I have yoke and throttles, but in my current house, nowhere to set it all up. The big computer is on a side table shelf next to my couch, with the monitor on the coffee table.
This is not that though. This would be like the old mineral oil PCs, where you submerge the entire thing. You then pump that fluid through a colder place to get sub-ambient, in this case, the ice chest.
You can’t do that with distilled water for any length of time, and the water cooling you are talking about will, at best, get you to ambient temp. Going below ambient (eg putting your rad in an ice chest) will result in condensation and bad things happening.
ALSO! Don’t use distilled water in a loop. https://www.youtube.com/watch?v=7pIpKetQlZs
For every video that says not to use distilled water, you can find one (or a dozen) that says it’s the only thing to use. <shrug> But at the end of the day, distilled water is the main constituent of the vast majority of “cooling fluids” used in computers. Including the multi-million dollar liquid cooled servers I work on as part of my job. The question is what is mixed in with the water. I wouldn’t use it straight, shit will grow in it eventually, you need that algicide, and a bit of lubrication for the pump won’t go amiss either.

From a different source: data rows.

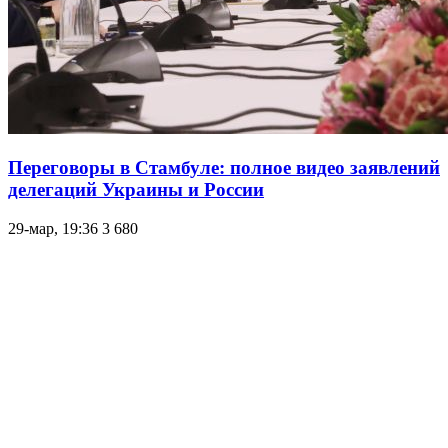
Переговоры в Стамбуле: полное видео заявлений
делегаций Украины и России
29-мар, 19:36
3 680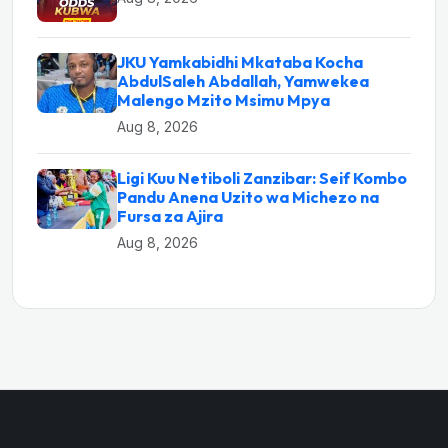
JKU Yamkabidhi Mkataba Kocha
AbdulSaleh Abdallah, Yamwekea
Malengo Mzito Msimu Mpya
Aug 8, 2026
Ligi Kuu Netiboli Zanzibar: Seif Kombo
Pandu Anena Uzito wa Michezo na
Fursa za Ajira
Aug 8, 2026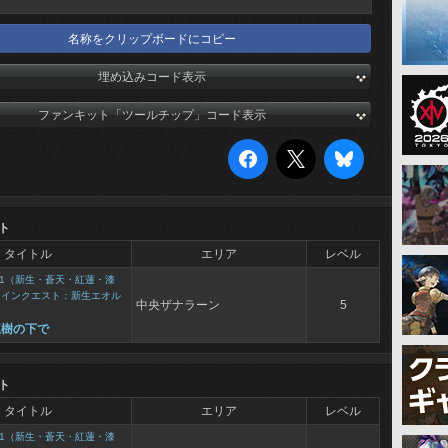
名称をクリップボードにコピー
埋め込みコード表示
ファンキット「ツールチップ」コード表示
ト
タイトル
エリア
レベル
1（新生・蒼天・紅蓮・漆
メインクエスト：新生エオル
中央ザナラーン
5
王樹の下で
ト
タイトル
エリア
レベル
1（新生・蒼天・紅蓮・漆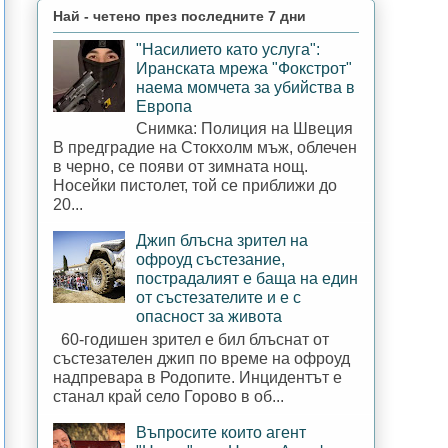
Най - четено през последните 7 дни
"Насилието като услуга":
Иранската мрежа "Фокстрот"
наема момчета за убийства в
Европа
Снимка: Полиция на Швеция
В предградие на Стокхолм мъж, облечен
в черно, се появи от зимната нощ.
Носейки пистолет, той се приближи до
20...
Джип блъсна зрител на
офроуд състезание,
пострадалият е баща на един
от състезателите и е с
опасност за живота
60-годишен зрител е бил блъснат от
състезателен джип по време на офроуд
надпревара в Родопите. Инцидентът е
станал край село Горово в об...
Въпросите които агент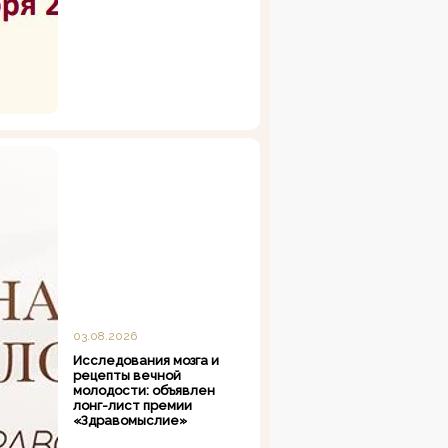
03.08.2026
Исследования мозга и
рецепты вечной
молодости: объявлен
лонг-лист премии
«Здравомыслие»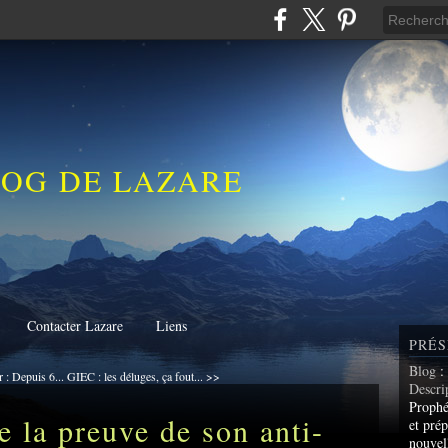
LOG DE LAZARE
Contacter Lazare
Liens
PRÉS
Blog
:
 : Depuis 6...
GIEC : les déluges, ça fout... >>
Descri
Prophé
 la preuve de son anti-
et prép
nouvel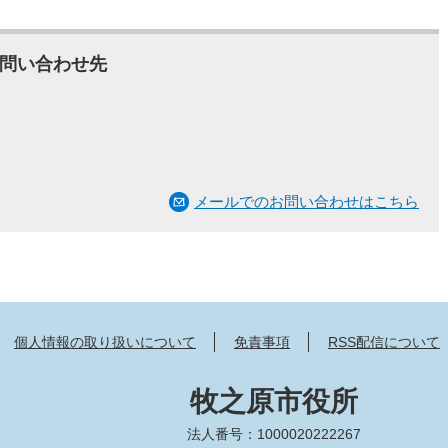
問い合わせ先
メールでのお問い合わせはこちら
個人情報の取り扱いについて
免責事項
RSS配信について
牧之原市役所
法人番号：1000020222267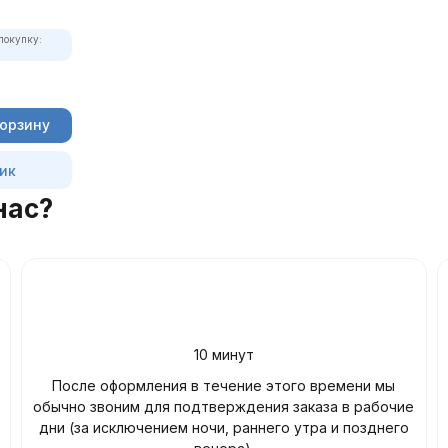
покупку:
корзину
лик
нас?
10 минут
После оформления в течение этого времени мы
обычно звоним для подтверждения заказа в рабочие
дни (за исключением ночи, раннего утра и позднего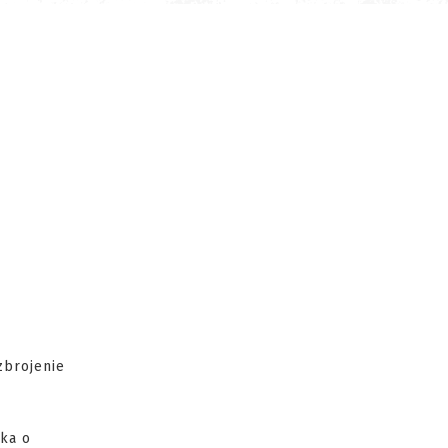
zbrojenie
nka o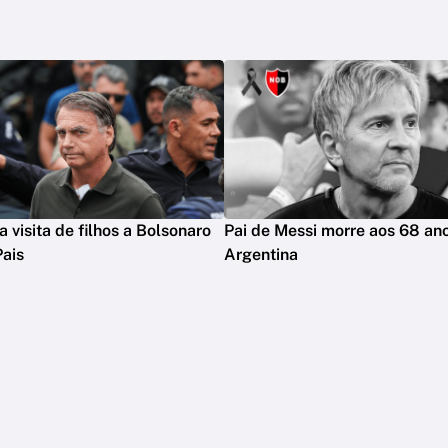
 visita de filhos a Bolsonaro
Pai de Messi morre aos 68 an
Pais
Argentina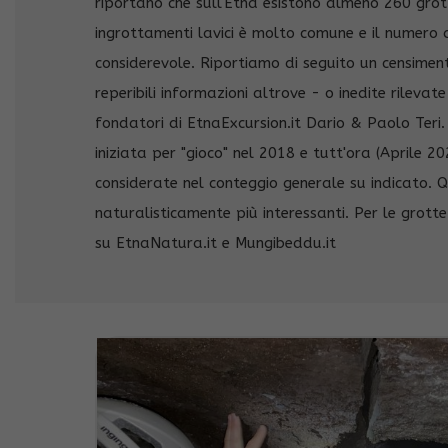
riportano che sull'Etna esistono almeno 260 grott
ingrottamenti lavici è molto comune e il numero d
considerevole. Riportiamo di seguito un censimen
reperibili informazioni altrove - o inedite rileva
fondatori di EtnaExcursion.it Dario & Paolo Ter
iniziata per "gioco" nel 2018 e tutt'ora (Aprile 2
considerate nel conteggio generale su indicato. Q
naturalisticamente più interessanti. Per le grotte
su EtnaNatura.it e Mungibeddu.it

This dunking it in a vat nonsense is nothing but a stunt, especially if all you are using to cool it is *ice* – pointless. About the only thing nastier to use than ATF would be gear oil for a nice, sulphury reek.
With 128GB of RAM, you must be able to run Teams, Slack, *and* discord without swapping too much.
I’m not sure what the innovation here is besides “A Youtuber did it for the views”. Oil cooled PCs have been around (with a lot better executions) for what like 25 years at least?
But he did it with car parts, so that’s way better.
Mineral oil cooling has been a thing for a while, but as mentioned it tends to wick up any surface and get all over your desk unless your enclosure is water tight.